## Provided information
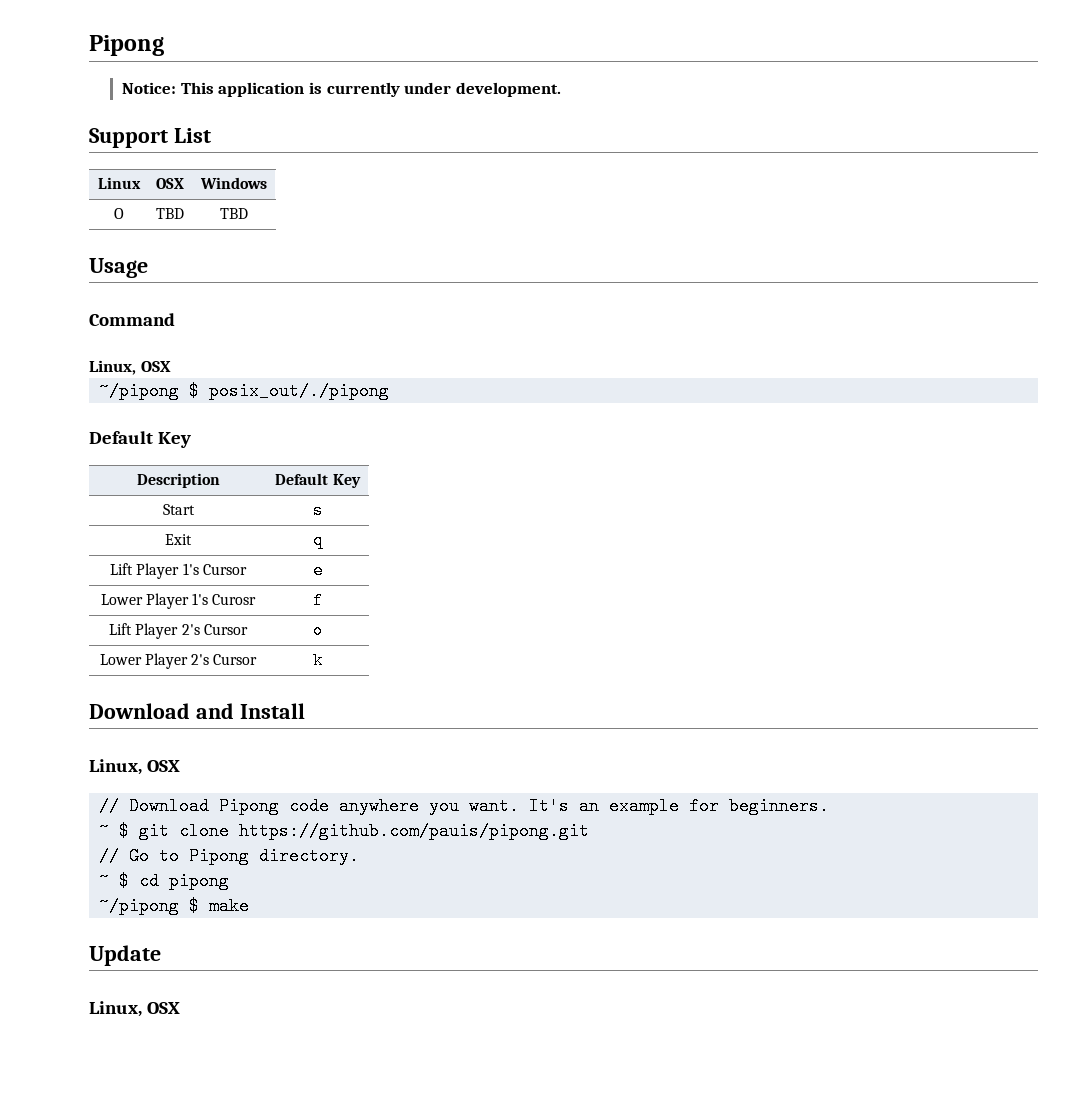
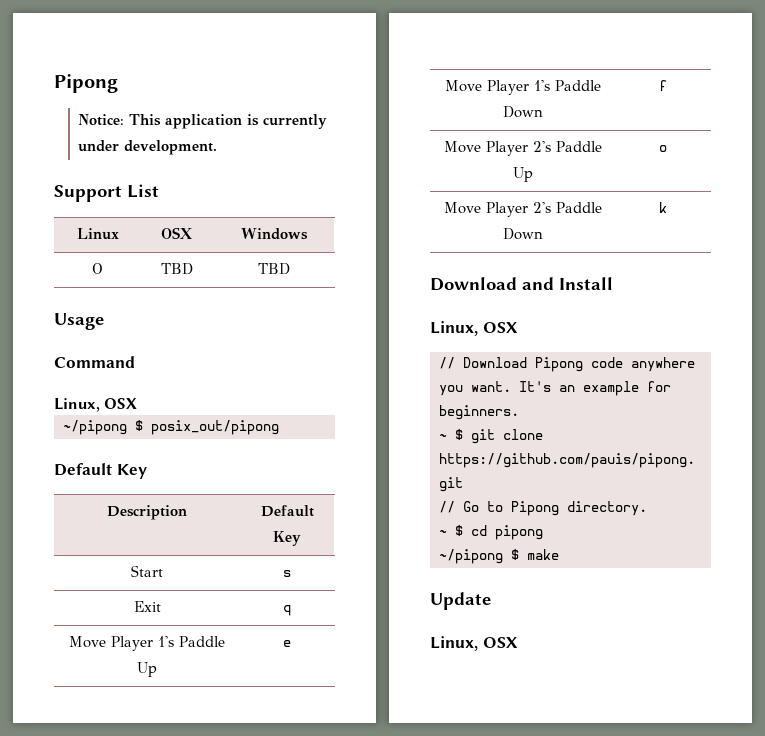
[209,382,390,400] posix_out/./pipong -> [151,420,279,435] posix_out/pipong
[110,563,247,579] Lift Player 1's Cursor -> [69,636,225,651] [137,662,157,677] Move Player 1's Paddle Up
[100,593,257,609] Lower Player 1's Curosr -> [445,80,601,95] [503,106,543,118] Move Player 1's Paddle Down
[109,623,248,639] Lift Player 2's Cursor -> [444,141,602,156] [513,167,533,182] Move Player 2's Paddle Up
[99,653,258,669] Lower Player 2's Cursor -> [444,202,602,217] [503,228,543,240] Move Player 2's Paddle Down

--

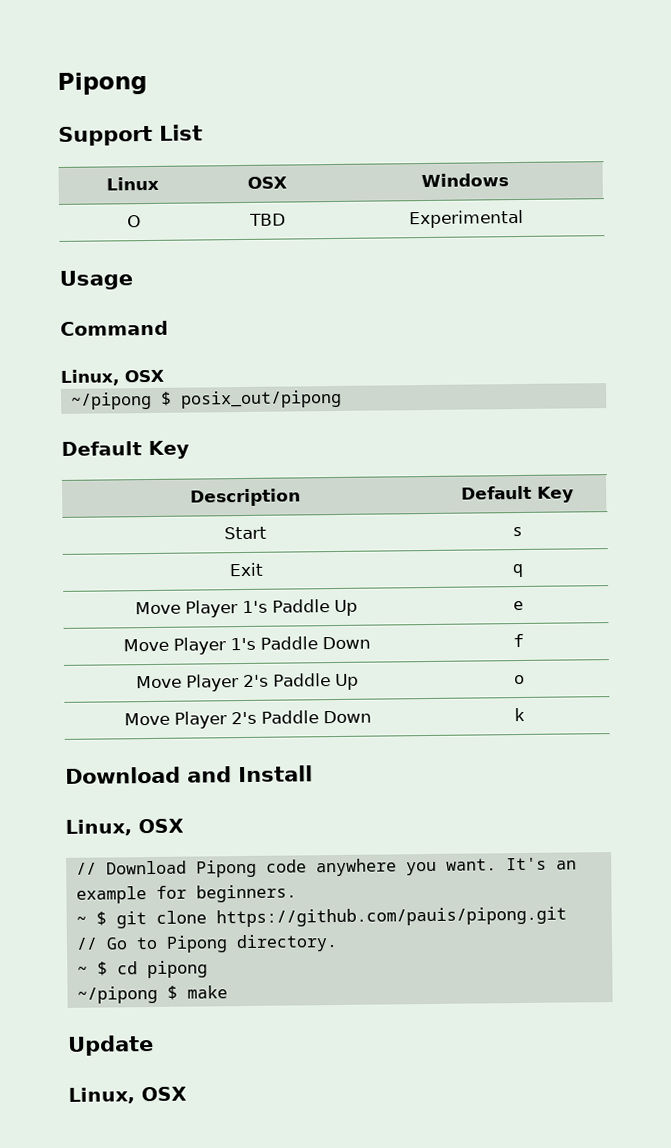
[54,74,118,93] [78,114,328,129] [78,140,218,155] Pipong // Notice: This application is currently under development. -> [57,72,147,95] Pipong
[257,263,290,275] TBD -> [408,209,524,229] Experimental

---

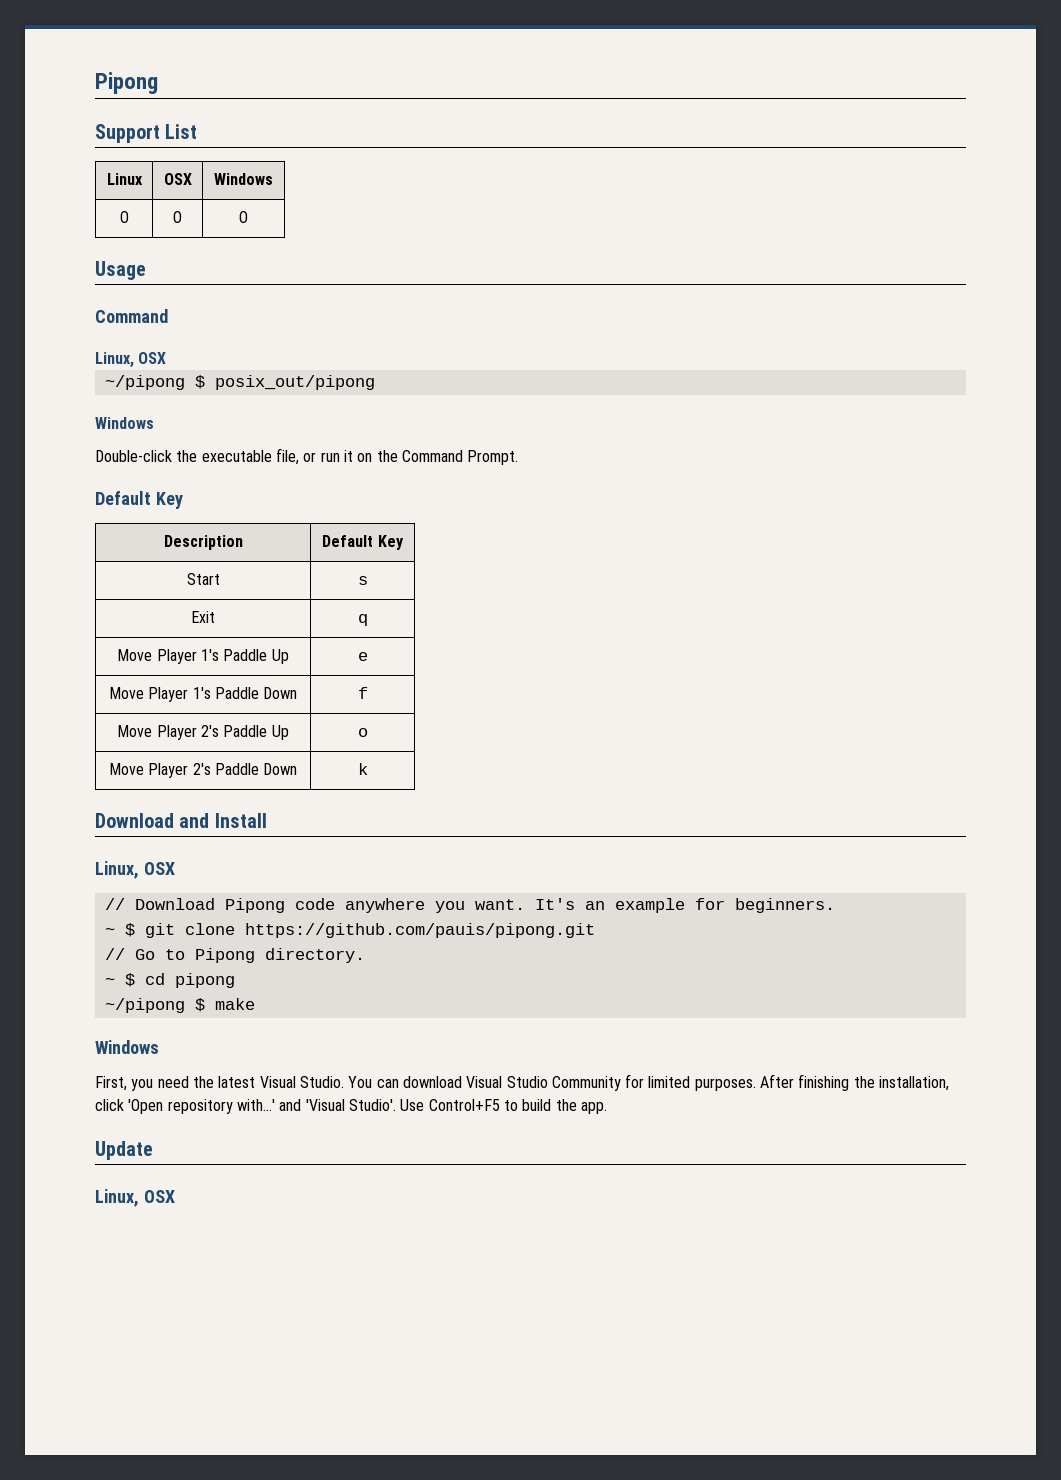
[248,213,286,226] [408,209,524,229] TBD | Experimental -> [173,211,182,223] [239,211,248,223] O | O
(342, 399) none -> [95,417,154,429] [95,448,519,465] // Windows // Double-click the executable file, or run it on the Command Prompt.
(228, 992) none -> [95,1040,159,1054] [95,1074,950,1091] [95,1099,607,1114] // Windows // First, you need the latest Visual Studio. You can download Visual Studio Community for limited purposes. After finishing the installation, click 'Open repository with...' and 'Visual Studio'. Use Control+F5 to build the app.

## How to complete this task
Taking every line of the records above into account, tally those that contain "none" and give only the total.

## Answer to this exercise
2